Long COVID impact on brain caught in advanced MRI




 

Swedish scientists have used an advanced MRI technique to find a pattern of change in the white matter in brain among the long COVID patients.


Long COVID has perplexed scientists since the pandemic with its victims suffering from brain fogging, chronic fatigue and chest pain weeks and even months after the first symptoms of infection.


This very perplexity led Dr Ida Blystad, a neuroradiologist at Linköping University Hospital and a researcher affiliated with the Department of Health, to search for yet untried ways to see what goes on under the hood with patients suffering from the condition.


There have been numerous prior investigations into persistent issues following COVID-19 that have employed MRI brain scanning. While these studies have identified disparities in comparison to healthy brains, these distinctions are not exclusive to COVID-19.


In their recent study, featured in the journal Brain Communications, the researchers introduced advanced diffusion MRI, a new type of MR imaging. Their primary focus was on the brain's white matter, predominantly composed of nerve axons crucial for transmitting signals between different brain regions and the body.


Deneb Boito, a doctoral student at the Department of Biomedical Engineering at Linköping University, explains that diffusion MRI is an exceptionally sensitive technology capable of detecting changes in the organisation of nerve axons.


Linkoping University visualized the working of diffusion MRI as dark highway lit with a pearl string of car headlights.


Even though we can't see the road itself, we know it's there because cars move easily on it. In a similar way, doctors and researchers use diffusion MRI to understand how the brain is built on a tiny scale, it wrote.


The technology relies on the fact that water is everywhere in the brain and moves through the tissue following the easiest path.
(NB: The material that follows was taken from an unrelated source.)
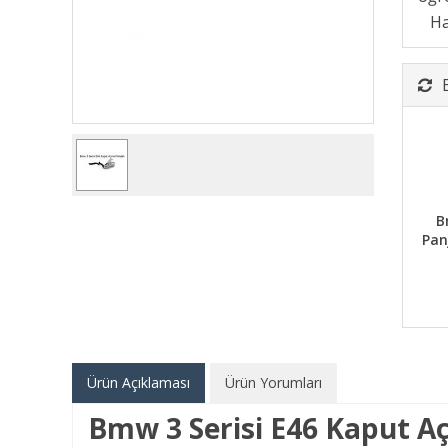
B
Pan
Ürün Açıklaması
Ürün Yorumları
Bmw 3 Serisi E46 Kaput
By measuring the movement of water molecules along these pathways, researchers can indirectly figure out the structure of the brain's neural pathways, just like we can indirectly tell there's a highway when we see many cars driving on it.
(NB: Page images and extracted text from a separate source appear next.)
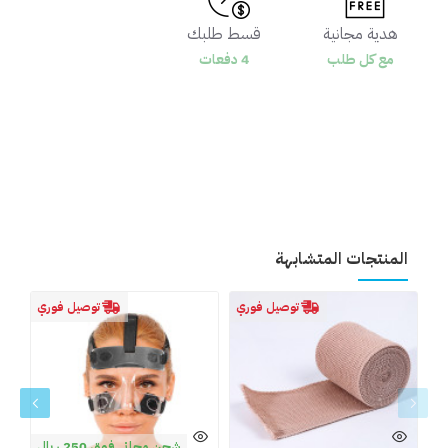
هدية مجانية
قسط طلبك
مع كل طلب
4 دفعات
المنتجات المتشابهة
توصيل فوري
توصيل فوري
شحن مجاني فوق 250 ريال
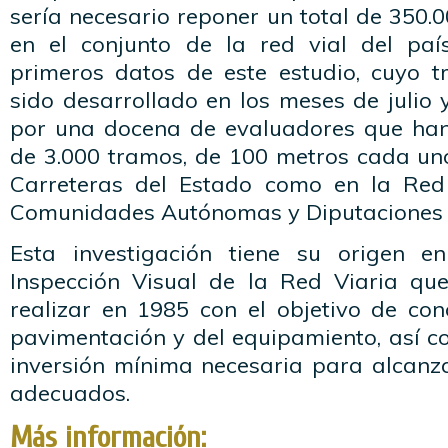
sería necesario reponer un total de 350.
en el conjunto de la red vial del paí
primeros datos de este estudio, cuyo 
sido desarrollado en los meses de julio
por una docena de evaluadores que han
de 3.000 tramos, de 100 metros cada uno
Carreteras del Estado como en la Red
Comunidades Autónomas y Diputaciones 
Esta investigación tiene su origen 
Inspección Visual de la Red Viaria q
realizar en 1985 con el objetivo de con
pavimentación y del equipamiento, así c
inversión mínima necesaria para alcanza
adecuados.
Más información:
Diffusion MRI finds applications in healthcare, such as diagnosing strokes and planning brain surgeries.


In their study conducted at the Center for Medical Image Science and Visualization in Linköping, the researchers utilised the same advanced version of diffusion MRI.


They examined 16 men who had endured severe COVID-19 and were part of the Linköping COVID-19 Study (LinCos). Despite seven months passing, these individuals still experienced persistent symptoms.


A comparative analysis was performed with a group of healthy individuals devoid of post-COVID symptoms and no history of hospitalisation for COVID. The participants underwent brain examinations using both conventional MRI and diffusion MRI.


The results indicated disparities in the white matter structure of the brain between the two groups, suggesting a potential link to the neurological issues observed in those who suffered from severe COVID-19.


However, the researchers exercise caution in drawing definitive conclusions due to the study's limited sample size. They argued that diffusion MRI measures the brain's microstructure rather than its functionality and advocated the use of more advanced MRI technology beyond conventional MRI.